# OT How much washing powder do you use with a load of your own washing?



## discoclare

Odd thing to ask but I'm thinking that if I use so little washing powder with my nappies and they get clean, am I using more washing powder than I need with a regular load of clothes? Has the amount of powder you use for your nappies influenced how much you use for an average load of clothes washing (not including heavily soiled items or big loads like bedding etc, I mean just an average load of clothes)?


----------



## discoclare

Forgot to say what I do: I use half what the manufacturer suggests, which is more than I use for my nappies.


----------



## Rachel_C

I use about half for normal clothes because I like them to smell nice but I think it's a waste to use the suggested amount. I use water softener as we have hard water and that can make the detergent less effective unless you add it. I rarely add conditioner any more cos the nappies come out soft enough without it. I use the same amount for towels and bath mats as I do for nappies cos they can get clogged up with detergent too.


----------



## jessabella

I guess I need to read what is recommended..because I dont evne know..I just put what I know works..which makes it hard to understand how much I need for nappies when everyone says to use about 1/4 of what is recommended. I have been using about half a cut for clothes and about 1/4cup for nappies..we use powder...


----------



## Rachel_C

I varies by what water you have Jessabella. If you're in a hard water area you're supposed to use more. For nappies I use a tablespoon of liquid detergent and that's more than enough, that's probably about 1/5-1/4 of what's recommended for a soft water area (I go by soft water cos I add water softener).


----------



## jenstar

Iuse less than suggested. I have very hard water. I use vinegar instead of fabric conditioner (it doesn't scent the clothes but keeps them a bit softer and supposed to make the detergent work better in hard water.)


----------



## lucy_x

i use more than suggested, and i use conditioner :dohh:. I really like the smell of comfort, its nothing to do with how soft i like my clothes!
and i only do a short wash (29mins) for normal clothing, so i like them really clean, adn it seems the more i use, the cleaner they get!....

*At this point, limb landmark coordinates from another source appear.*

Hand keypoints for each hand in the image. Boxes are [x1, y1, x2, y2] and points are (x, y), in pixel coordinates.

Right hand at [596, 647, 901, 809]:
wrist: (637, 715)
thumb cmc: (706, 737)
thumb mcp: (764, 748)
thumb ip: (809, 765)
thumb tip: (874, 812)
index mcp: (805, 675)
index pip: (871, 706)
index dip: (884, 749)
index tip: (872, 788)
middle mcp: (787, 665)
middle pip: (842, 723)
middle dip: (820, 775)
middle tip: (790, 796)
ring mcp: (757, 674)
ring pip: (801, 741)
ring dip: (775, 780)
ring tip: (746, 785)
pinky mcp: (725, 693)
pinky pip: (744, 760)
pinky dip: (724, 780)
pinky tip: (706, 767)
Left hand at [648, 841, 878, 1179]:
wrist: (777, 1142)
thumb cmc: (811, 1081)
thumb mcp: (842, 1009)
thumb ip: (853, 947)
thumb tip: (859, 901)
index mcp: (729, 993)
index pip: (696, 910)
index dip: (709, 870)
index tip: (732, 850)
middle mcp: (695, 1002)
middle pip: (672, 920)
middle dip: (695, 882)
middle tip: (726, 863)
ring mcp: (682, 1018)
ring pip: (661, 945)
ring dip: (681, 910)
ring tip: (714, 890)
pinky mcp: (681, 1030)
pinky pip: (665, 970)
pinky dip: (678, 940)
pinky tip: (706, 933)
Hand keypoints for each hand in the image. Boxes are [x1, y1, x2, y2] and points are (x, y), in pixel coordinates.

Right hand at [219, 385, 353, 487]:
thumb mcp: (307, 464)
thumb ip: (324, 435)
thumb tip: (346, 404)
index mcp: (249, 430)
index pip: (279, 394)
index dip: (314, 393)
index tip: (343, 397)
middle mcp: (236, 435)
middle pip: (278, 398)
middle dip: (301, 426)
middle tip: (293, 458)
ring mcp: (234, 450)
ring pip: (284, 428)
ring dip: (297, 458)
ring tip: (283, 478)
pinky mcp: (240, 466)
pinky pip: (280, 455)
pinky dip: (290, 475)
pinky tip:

I do a long wash for nappies, and use a teaspoon of liquid :thumbup:


----------



## Tegans Mama

I use more than the recommended amount, and more softener also. I like how it smells. I find my clothes smell "Funny" if I don't use enough.

For nappies I use a different detergent (Bold 2 in 1) and use a teaspoon full, so a lot less than recommended.


----------



## jessabella

oh thanks rach ...now I must figure out if I have hard or soft water! :shrug:


----------



## Rachel_C

Map of hard water - https://www.water-softening.org.uk/hardwaterareas.html

If you get a lot of that nasty furry stuff in your kettle, your water is probably hard. I used to live in the North West with lovely soft water and had never seen such horrible stuff in the kettle before I moved to London!


----------



## Mynx

I use the recommended amount of Bold along with fabric conditioner for my normal washes. I know Bold has fabric conditioner in but I just adore the smell of the yellow Lenor, it seems to make the clothes smell nice for aaaaaaaaages! 
As for nappies, I read somewhere that a good dosage is 3 milk powder scoops (the type that comes with formula) which I shall be starting once all my nappies are stripped. I'll also be using water softener as I'm in a hard water area.


----------



## jessabella

ohhh yeah we get that in the kettle..but then again its all nasty to me comming from australia...i think it must be hard since we live not too far from London! :shrugs:


----------



## Jetters

I always use half! 

I use Bold 2in1 gel for my clothes and just half fill the cap. With nappies I use 1 teaspoon of Rocking Green powder and 1 teaspoon of bold 2 in1 powder. :)


----------



## lynnikins

i use half a fairy tablet on my nappies and a whole on on the clothes the recomended is 2 tablets per wash, lol when DH does the wash he uses 2 tablets lol


----------



## jms895

I use soap nuts and every so often some soda crystals or some Bold 2 in 1. 

Soap nuts are really good and soooo cheap!


----------



## discoclare

jms895 said:


> I use soap nuts and every so often some soda crystals or some Bold 2 in 1.
> 
> Soap nuts are really good and soooo cheap!

I keep hearing good things. I ordered one of their samples from the website so I have 6 of them and a little bag thing to try but haven't got around to it yet.


----------